Chelsea is a PhD student in the Department of Communication at UCSB. Her research interests include cognitive communication science and interactive media. Specifically, her research focuses on the relationship between cognitive sex differences, media usage, and media effects. She was awarded distinction in the major in Psychology for her research which examined how individual player differences such as spatial ability, and video game features including gender themes and spatial demands relate to female game preferences. Her research received third place at UCSB’s URCA annual colloquium in the Social Sciences category. Chelsea is an alumna of UCSB where she received a BA in both Communication and Psychology.
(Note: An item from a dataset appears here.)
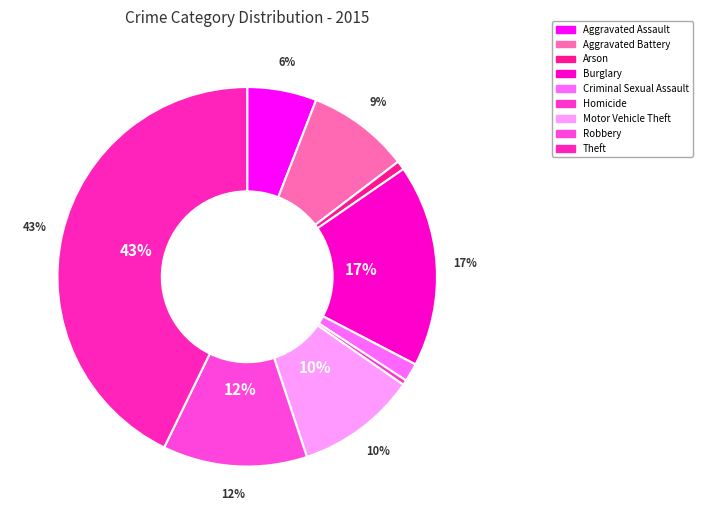

Count the number of slices in the pie.

9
Frederic is a MA/PhD student in the Department of Communication at UCSB. Broadly speaking, his research explores media processes and effects from cognitive and neuroscientific perspectives. Specifically, his current research focuses on neural responses to morally-laden media content to predict real-world outcomes, such as media preferences or political judgment and decision making. Before attending UCSB, Frederic held several research assistant positions at the University of Mannheim, where he investigated the effects of cyberostracism in social media environments and the role of entertainment experiences for the processing of political talk shows. Frederic holds a BA in Media and Communication Studies with a minor in Political Science from the University of Mannheim.
Jacob is a graduate student at the University of California, Santa Barbara, a researcher in the Media Neuroscience Lab, and a trainee of the National Science Foundation IGERT in Network Science and Big Data. He researches multimedia processing and media multitasking from a network neuroscience perspective. His current work investigates how certain digital environments can modulate attentional networks in the brain, and how these modulatory effects can be harnessed to develop novel treatments for cognitive processing disorders like ADHD.